Le strade dell’avvocato Emanuele Solari, (quasi) candidato sindaco di Piacenza per Forza Nuova nel 2017, e quella dell’appuntato “infedele” Peppe Montella si sono incrociate una marea di volte nelle aule di vicolo del Tribunale di Piacenza. La prima volta è stato però a causa del furto del cane della compagna di Montella, Maria Paola Cattaneo. La 44enne accusata di aver sottratto il jack russel di nome Bullo è stata poi prosciolta. Il cane sparì e ricomparve dopo poco con una ferita e senza microchip: la Cattaneo è stata rappresentata dall’avvocato Solari come parte civile, segno della fiducia tra la coppia e l’avvocato.

Chi frequenta i corridoi del tribunale conosce bene Solari: tra i più attivi legali presenti nell’elenco degli avvocati d’ufficio a gratuito patrocinio. Innumerevoli le volte che si è trovato a rappresentare pusher arrestati per spaccio dalle forze dell’ordine, anche dalla Levante. In aula, tuttavia, viene descritto come “un’altra persona” rispetto alla sua fede politica. L’ultima arringa di Solari per un 20enne nato in Nigeria, definito dal quotidiano Libertà “primatista dello spaccio”, fermato cinque volte nel giro di 40 giorni da polizia e carabinieri, è stata un inno alla tolleranza sociale: “Non ha casa, non ha lavoro, dobbiamo aiutare questo giovane ragazzo. Cosa può fare per campare?”.
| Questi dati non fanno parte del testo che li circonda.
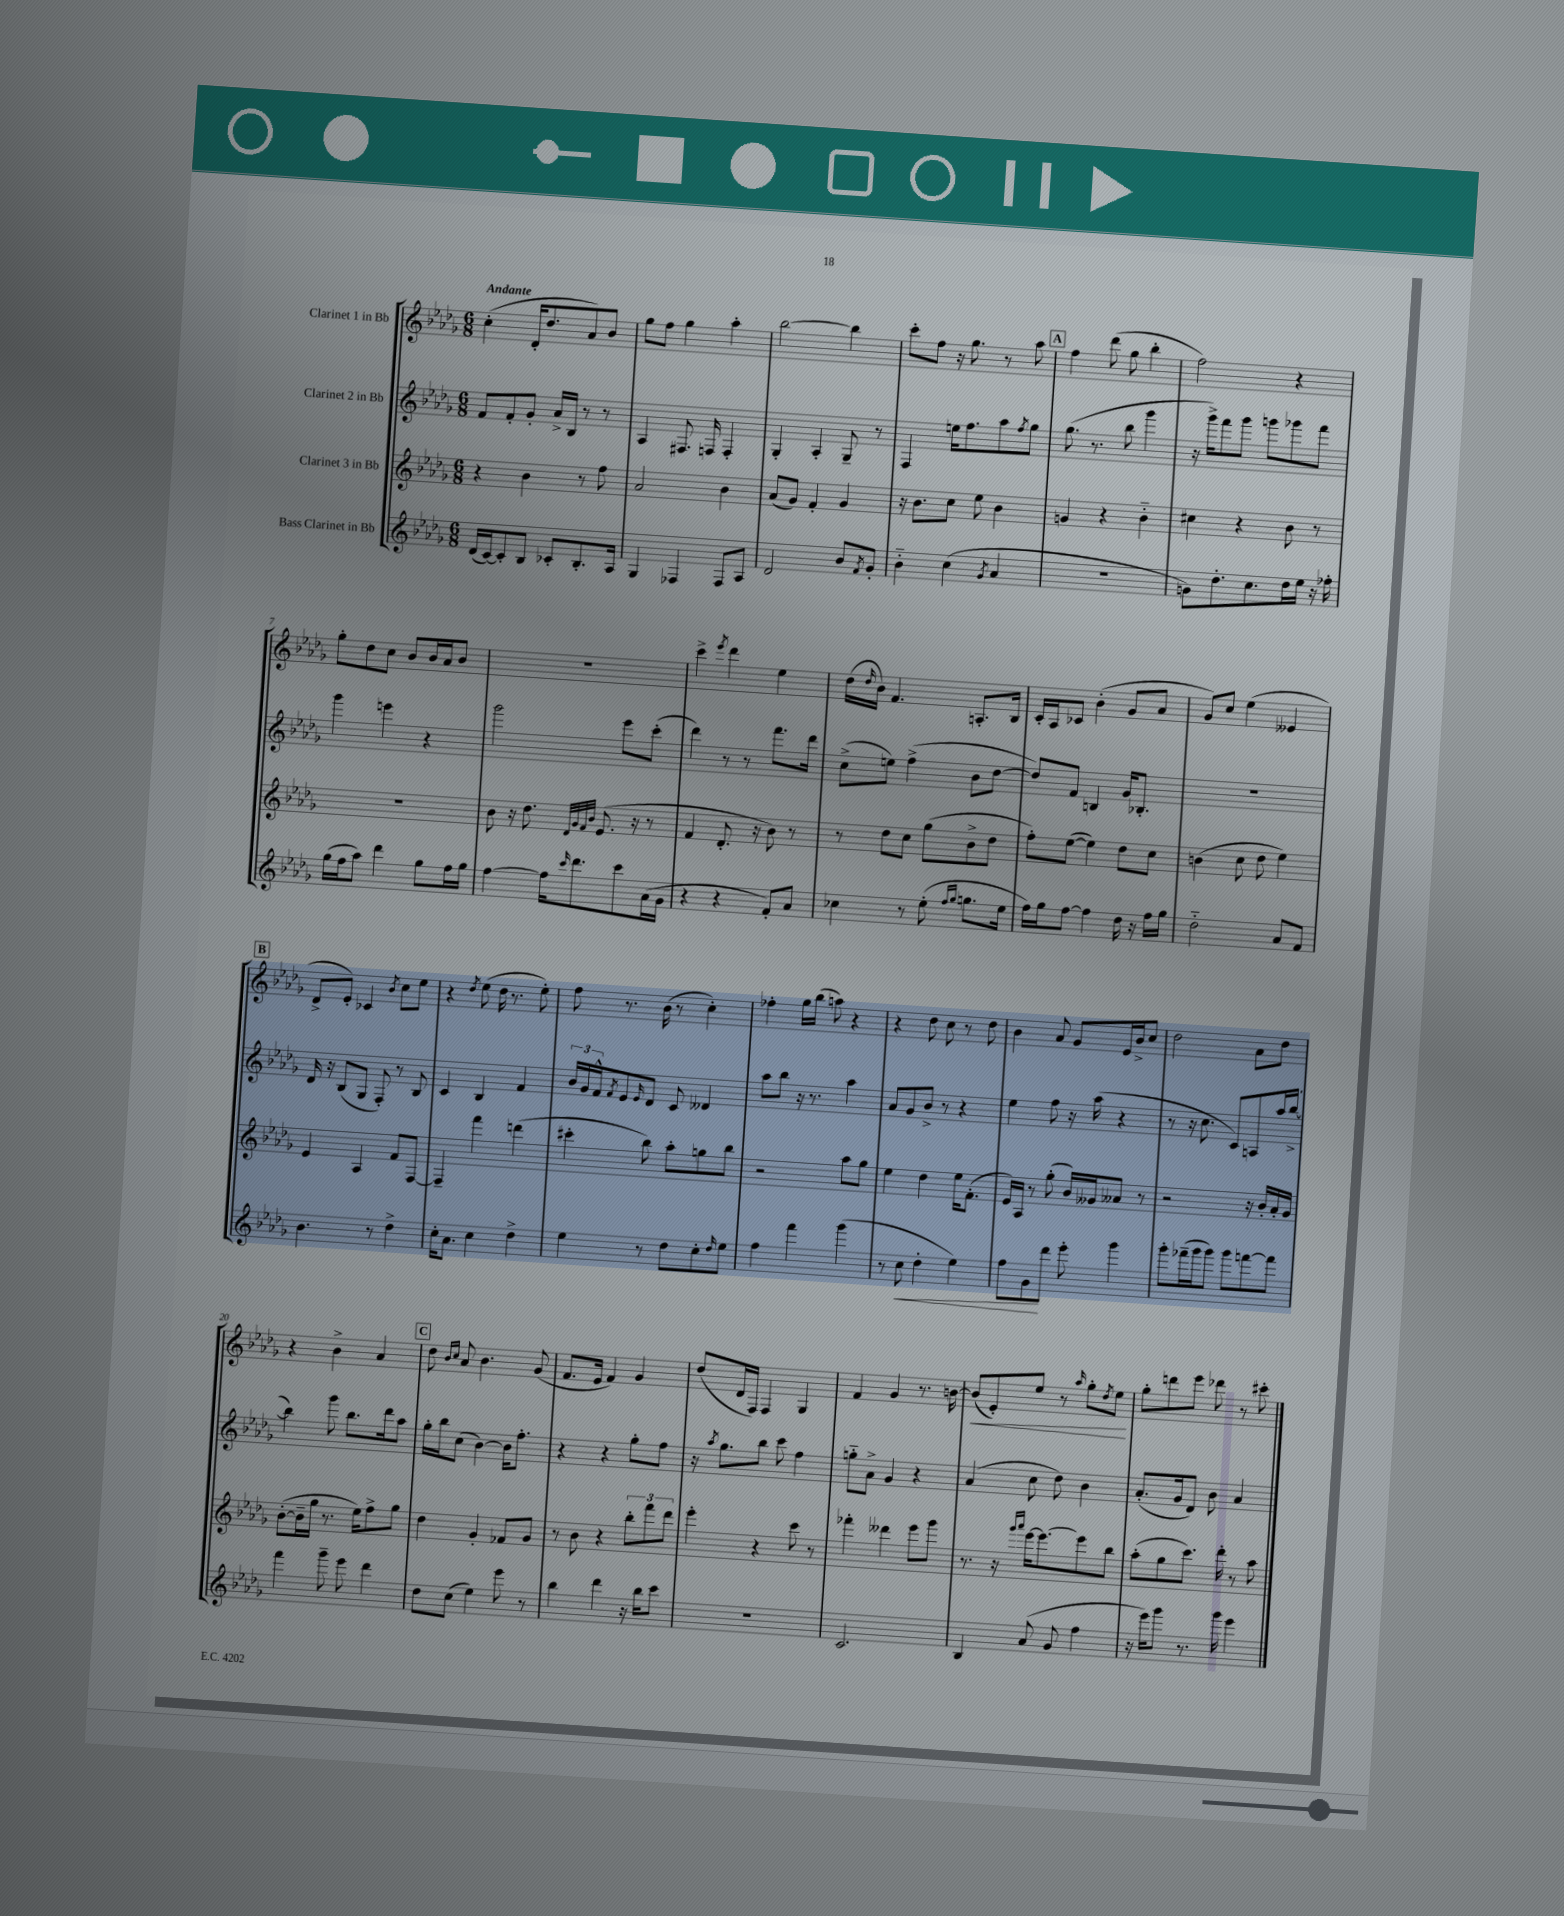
<<
\new StaffGroup <<
\new Staff = "s0" \with { instrumentName = "Clarinet 1 in Bb" } {
    \clef treble \key des \major \numericTimeSignature \time 6/8 \tempo "Andante"
    c''4-.( des'16-. des''8. aes'8) bes'8 |
    ges''8 f''8 ges''4 aes''4-. |
    bes''2~ bes''4 |
    c'''8-. f''8 r16 ges''8. r8 aes''8 |
    \mark \markup { \box "A" } f''4 des'''8( ges''8 bes''4-. |
    f''2) r4 |
    ges''8-. des''8 c''8 bes'8 bes'16 aes'16 bes'8 |
    R2. |
    c'''4-> \acciaccatura { ees'''8 } des'''4 ees''4 |
    des''16( \grace { des''16 } bes'16) f'4. a8.-. bes16 |
    c'16-. aes16 ces'8 bes'4-.( ges'8 aes'8 |
    ges'8) c''8 ees''4( eeses'4 |
    \mark \markup { \box "B" } des'8-> ees'8-.) ces'4 \acciaccatura { bes'8 } c''8 ees''8 |
    r4 \acciaccatura { des''8 } ees''8( des''16 r8. ees''8-.) |
    f''8 r8. bes'16( r8 c''4-.) |
    fes''4-. ges''16 bes''16( a''8) r4 |
    r4 des''8 c''8 r8 des''8 |
    bes'4 aes'8 ges'8 ees'16 bes'16-> c''8 |
    des''2 aes'8 des''8 |
    r4 bes'4-> aes'4 |
    \mark \markup { \box "C" } des''8 \grace { bes'16 c''16 } aes'8 bes'4. ges'8( |
    f'8. ees'16 f'4) ges'4 |
    des''8( des'16 f16) f4 ges4 |
    f'4 ges'4 r8. b'16~ |
    b'8\<( ees'8-.) ees''8 r8 \grace { aes''16 } ges''8-. \acciaccatura { des''8 } ees''8\! |
    ges''8-. d'''8 ees'''8 des'''8 r8 cis'''8-. \bar "|." |
}
\new Staff = "s1" \with { instrumentName = "Clarinet 2 in Bb" } {
    \clef treble \key des \major \numericTimeSignature \time 6/8
    f'8 f'8-. ges'8-. aes'16-> bes16 r8 r8 |
    aes4 fis8. f16 f4-. |
    ges4-. aes4-. ges8-- r8 |
    f4 e''16 f''8. aes''8 \acciaccatura { f''8 } ges''8 |
    \mark \markup { \box "A" } ges''8.( r8. bes''8 ges'''4 |
    r16 ges'''16->) f'''8 ges'''8 g'''8 ges'''8 f'''8 |
    ges'''4 e'''4 r4 |
    ges'''2 ees'''8 c'''8-.( |
    des'''4) r8 r8 f'''8. des'''16 |
    c''8->( e''8) f''4->( bes'8 des''8~ |
    des''8) f'8 b4 ges'16 bes8.-. |
    R2. |
    \mark \markup { \box "B" } des'16 r16 bes8( ges8 f8-.) r8 bes8 |
    c'4 bes4 f'4 |
    \tuplet 3/2 { bes'16 ges'16 f'16-^ } \acciaccatura { f'8 } ees'8 \grace { ees'16 } des'8 c'8 deses'4 |
    aes''8 bes''8 r16 r8. aes''4 |
    aes'8 ges'8 bes'8-> r8 r4 |
    ees''4 f''8 r16 aes''16( r4 |
    r8 r16 c''8. c'8) a8 aes''16 bes''16~->( |
    bes''4) ges'''8 bes''8. des'''16 aes''8 |
    \mark \markup { \box "C" } ges''16-. bes''16 c''8( bes'4~) bes'16 f''8.-. |
    r4 r4 ges''8-. f''8 |
    r16 \acciaccatura { aes''8 } ges''8. bes''8 c'''8 f''4 |
    g''8-_ aes'8-> ges'4 r4 |
    aes'4( c''8 des''8) bes'4 |
    aes'8.-.( ges'16 des'8) bes'8 aes'4 \bar "|." |
}
\new Staff = "s2" \with { instrumentName = "Clarinet 3 in Bb" } {
    \clef treble \key des \major \numericTimeSignature \time 6/8
    r4 bes'4 r8 f''8 |
    aes'2 bes'4 |
    aes'8( ges'8) f'4-. ges'4 |
    r16 bes'8. c''8 ees''8 bes'4 |
    \mark \markup { \box "A" } g'4 r4 bes'4-_ |
    cis''4 r4 bes'8 r8 |
    R2. |
    bes'8 r16 des''8. \grace { des'32 ges'32 f'32 bes'32 } ees'8.( r16 r8 |
    f'4 des'8.-. r16 bes'8) r8 |
    r8 des''8 c''8 ges''8( bes'8-> des''8 |
    f''8-.) ees''8~( ees''4) des''8 c''8 |
    b'4( c''8 des''8 ees''4) |
    \mark \markup { \box "B" } ees'4 aes4 f'8 f8~ |
    f4-- f'''4 d'''4( |
    cis'''4-. bes''8) aes''8-. g''8 bes''8 |
    r2 aes''8 ges''8 |
    ees''4 des''4 ees''16 f'8.-.( |
    ees'16) aes16 r8 ges''8-.( bes'16) geses'16 aeses'8 r8 |
    r2 r16 bes'16-. aes'16-. ges'16 |
    bes'8~-.( bes'16-- ges''16 r8. ees''16) f''8-> ges''8 |
    \mark \markup { \box "C" } des''4 ges'4-. fes'8 ges'8 |
    r8 bes'8 r4 \tuplet 3/2 { bes''8-. f'''8 des'''8 } |
    ees'''4-. r4 c'''8 r8 |
    fes'''4-. deses'''4 ees'''8 ges'''8 |
    r8. r16 \grace { ges'''16 aes'''16 } ees'''16~ ees'''8.~ ees'''8 bes''8 |
    aes''8-.( ges''8 c'''8.) des'''16-. r8 aes''8 \bar "|." |
}
\new Staff = "s3" \with { instrumentName = "Bass Clarinet in Bb" } {
    \clef treble \key des \major \numericTimeSignature \time 6/8
    des'16( c'16~) c'8-. bes8 ces'8-. bes8.-. aes16 |
    ges4 fes4 fes8 aes8 |
    des'2 bes'8 \acciaccatura { f'8 } ges'8-. |
    bes'4-_ c''4( \acciaccatura { ges'8 } aes'4 |
    \mark \markup { \box "A" } R2. |
    g'8) des''8.-. c''8. des''16 ees''16 r16 fes''16-. |
    ges''16( f''16 aes''8) des'''4 ges''8 f''16 ges''16 |
    f''4~ f''16 \grace { c'''16 } des'''8. c'''8 aes'16( ges'16 |
    r4 r4 f'8-.) aes'8 |
    ces''4 r8 ees''8-.( \grace { f''16 ges''16 } g''8. ees''16 |
    f''16) ges''16 f''8~ f''4 des''16 r16 f''16 ges''16 |
    des''2-_ aes'8 f'8 |
    \mark \markup { \box "B" } bes'4. r8 des''4-> |
    c''16-. aes'8. c''4 des''4-> |
    ees''4 r8 des''8 c''8-. \grace { des''16 } ees''8 |
    f''4 f'''4 ges'''4( |
    r8 c''8\< des''4-. ees''4) |
    f''8 ges'8\! des'''8 ees'''8-. ges'''4 |
    ges'''8-. fes'''16--( ges'''16 ges'''8) ges'''8 f'''8~ f'''8 |
    f'''4 ges'''8-- ees'''8 des'''4 |
    \mark \markup { \box "C" } des''8 c''8( ees''4) ees'''8 r8 |
    bes''4 des'''4 r16 bes''16 c'''8 |
    R2. |
    c'2. |
    bes4 aes'8( ges'8 f''4 |
    r16 ees'''16) ges'''8 r8. ges'''16 ees'''4 \bar "|." |
}
>>
>>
D’altro canto, in questi giorni sono comparse su tutti i giornali e social le foto di Solari accanto a una collega, immortalati su Facebook con manganello e la scritta “credere, obbedire, combattere” e un fucile a canne lunghe. E Montella, a sua volta, commentava con “sei il numero uno” i post sovranisti del suo attuale avvocato che sosteneva la tesi della “sostituzione etnica” in Europa a causa dell’immigrazione “senza controllo”.

Anche se l’ha messa sul piano di una curiosa “deontologia professionale”, Roberto Fiore, dal suo profilo Twitter, ha tuonato contro il suo ex candidato sindaco a Piacenza: “La deontologia professionale di un buon avvocato non prevede la difesa di pedofili, stupratori, collaboratori di giustizia e Carabinieri gangster. Quello che fa la meteora Solari – tre mesi con noi tre anni fa e mai candidato – non è comunque affar nostro”.

Nel 2017 i neofascisti di Fiore non riuscirono a raccogliere le 350 firme necessarie per la candidatura di Solari a primo cittadino che, così, sfumò. “Non ho mai avuto la tessera di Forza Nuova – dice oggi Solari – Io difendo persone di colore, bianchi, rossi. Ma a qualche ‘rosso’ e a qualche ‘nero’ poco intelligente dà fastidio questo concetto. Il mio lavoro è cosa differente dalla mia storia politica”.